Il existe dans l’écriture quelque chose qui touche à l’inconscient collectif. Longtemps, elle a été présentée comme un espace réservé à une élite : ceux qui maîtrisent à la perfection les règles, les accords, les nuances. Et je trouve cela terriblement excluant.


Faut-il vraiment avoir lu les ouvrages de l’intelligentsia, faut-il accumuler diplômes et savoirs certifiés pour avoir accès à ce droit commun qu’est l’expression par l’écriture ?

Non. Écrire n’est pas une affaire de comparaison, ni d’appartenance à une école littéraire. Le mot écrit appartient à chacun.


C’est là mon point de vue d’art-thérapeute : ouvrir des voies trop peu partagées, rendre accessibles des médiums qui devraient appartenir à toutes les populations, à toutes les voix.

Accompagner l’autre dans ce “j’ai le droit d’écrire” : un mot, une expression, un paragraphe, à sa manière, sans jugement ni condescendance. Les fautes d’orthographe ou de syntaxe ? Elles font partie du processus. Rien n’est hasard : le quiproquo, le lapsus, la tache d’encre… tout cela parle, plus qu’on ne le croit.

L’écriture automatique, dans ce sens, est un magnifique exercice pour expérimenter le lâcher-prise.


Dans ma pratique, j’aime introduire le médium graphique. Entre deux compositions intuitives, avant ou après le geste, les mots peuvent se libérer. C’est souvent un passage du non-verbal vers la verbalisation. Mais jamais une injonction : je me garde bien d’imposer la parole.
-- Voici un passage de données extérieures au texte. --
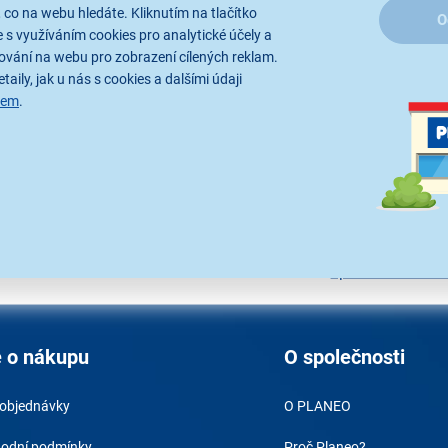
 co na webu hledáte. Kliknutím na tlačítko
O
 s využíváním cookies pro analytické účely a
ování na webu pro zobrazení cílených reklam.
taily, jak u nás s cookies a dalšími údaji
sem
.
y
Rádi bychom vám posílali naše
akce a jedinečné slevy. Stačí zadat
váš e-mail a je to.
Přihlášením k o
zpracováním os
 o nákupu
O společnosti
 objednávky
O PLANEO
odní podmínky
Proč Planeo?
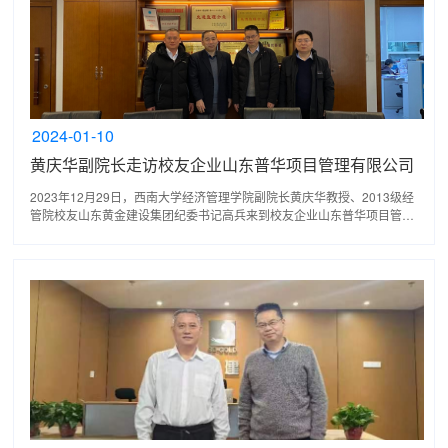
2024-01-10
黄庆华副院长走访校友企业山东普华项目管理有限公司
2023年12月29日，西南大学经济管理学院副院长黄庆华教授、2013级经
管院校友山东黄金建设集团纪委书记高兵来到校友企业山东普华项目管理
有限公司走访调研，看望慰问校友，并就了解校友期盼、...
Si elle vient, elle est accueillie. Si elle ne vient pas, elle n’est pas attendue : elle trouvera peut-être sa place entre deux séances, ou dans un autre espace d’accompagnement. Et, lorsque c’est nécessaire, cette expression peut se déployer avec l’appui d’un·e psychologue ou d’un autre professionnel associé.


Je propose aussi le mot à travers des cartes thérapeutiques et d’autres médiums spécifiques. Ces supports jouent le rôle de passerelles : ils invitent, suggèrent, ouvrent, sans jamais contraindre. Parfois un mot tiré résonne profondément, parfois il reste en surface, et cela suffit. Le support est un révélateur possible, jamais une obligation.


Le geste ouvre, le trait respire, et les mots parfois suivent : doucement, autrement, ailleurs.

C’est ainsi que se tisse le processus.